Hello I receive the following error:
Notice: Undefined index: $db_field.
It's because I have not declared the parameter: $db_field - when this function is called:
if (checkInField($webmailUserName,$db_connection,$db_con_table,"userName") == false)
The fourth bit is a clear string, PHP is not like Java where your declare the variables int, long, string, etc. So I used echo $db_field and sure enough the echo onscreen shows 'userName' so I think its recognised as a string?
I have tried echo $row[$db_field]; (does not work)
I have tried echo $row['db_field']; (indicating a string using ' does not work / if I understand right)
I have tried echo $row['userName']; (this string works)
I can however check with isset() which I do not understand how to do.
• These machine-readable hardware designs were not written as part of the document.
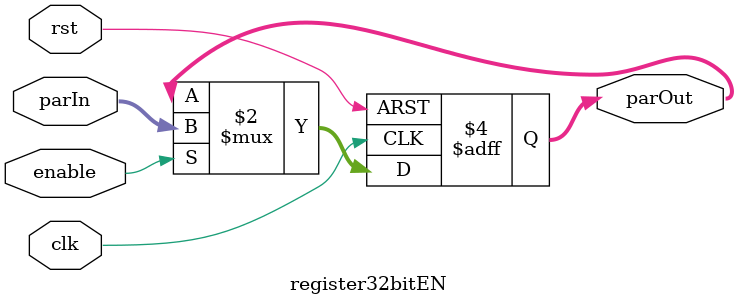
<source format=v>
module register32bit(parIn, clk, rst, parOut);
    input [31:0] parIn;
    input clk, rst;

    output reg [31:0] parOut;
    
    always @(posedge clk , posedge rst) begin
        if(rst)
            parOut <= {32{1'b0}};
        else
            parOut <= parIn;
    end

endmodule

module register32bitEN(parIn, clk, rst,enable ,parOut);
    input [31:0] parIn;
    input clk, rst,enable;

    output reg [31:0] parOut;
    
    always @(posedge clk , posedge rst) begin
        if(rst)
            parOut <= {32{1'b0}};
        else if(enable)
            parOut <= parIn;
    end

endmodule
</source>
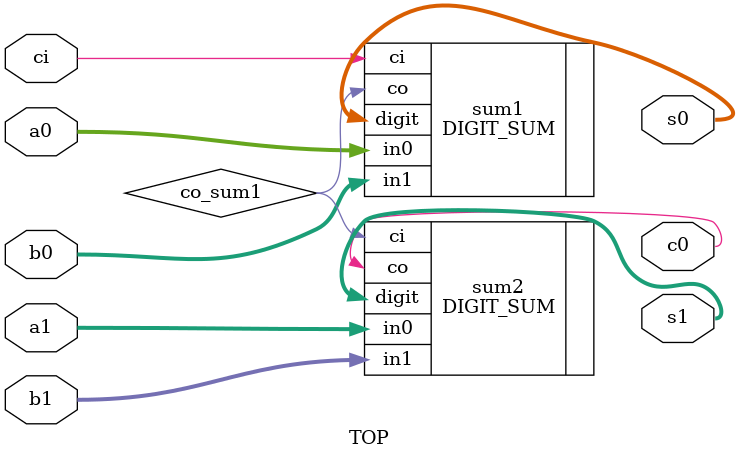
<source format=v>
`timescale 1ns / 1ps


module TOP(

    input [3:0] a0,
    input [3:0] a1,
    input [3:0] b0,
    input [3:0] b1,
    input ci,
    output [3:0] s0,
    output [3:0] s1,
    output c0
    

    );
    
    wire co_sum1;
    
    DIGIT_SUM sum1(

    .in0(a0),
    .in1(b0),
    .ci(ci),
    .digit(s0),
    .co(co_sum1)

    );
    
    DIGIT_SUM sum2(

    .in0(a1),
    .in1(b1),
    .ci(co_sum1),
    .digit(s1),
    .co(c0)

    );
    
endmodule

</source>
Other posts with my error description do not seem to match what I'm trying to achieve.
Please can someone explain to me why echo $row[] does not recognise '$db_field' as a string and what is needed to fix it. Hopefully this will help other beginners too.
I'm using PHP5.3 and cannot check any server ini's as I'm using a domain and webserver company for my script. (Another Undefined Index (this one's defined though))
function checkInField($value,$db_connection,$db_con_table, $db_field)
// Checks a value is not within a database field
{
$query = "SELECT $db_field FROM $db_con_table WHERE $db_field='$value'";
$result = $db_connection->query($query) or die($mysqli->error());
// GOING THROUGH THE DATA
if($result->num_rows > 0)
{
while($row = $result->fetch_assoc())
{
echo $row['$db_field'];
}
}
else
{
echo 'NO RESULTS';
}
The warning (aka Notice) about Undefined index: $db_field should indicate that you're trying to perform an array-index (like Map.get() in Java) with the string $db_field. (When you typed in '$db_field', you expected it to evaluate to be userName, but it isn't.)
This is because in PHP, single-quoted strings are different than double-quoted strings. (PHP Docs)
So, instead of this:
echo $row['$db_field']; // indexing with the literal string $db_field
... use:
echo $row[$db_field]; // if $db_field is numeric, acts like List.get(int); if $db_field is a string, acts like Map.get(Object)
or
echo $row["$db_field"]; // indexing with the string-representation of the variable named $db_field
About forward-declaring variables: One of your method parameters is named $db_field, so it's perfectly safe to refer to the variable of that name inside your method (but not outside it). I think you assumed the Undefined... had to do with the variable itself, but that is not the case.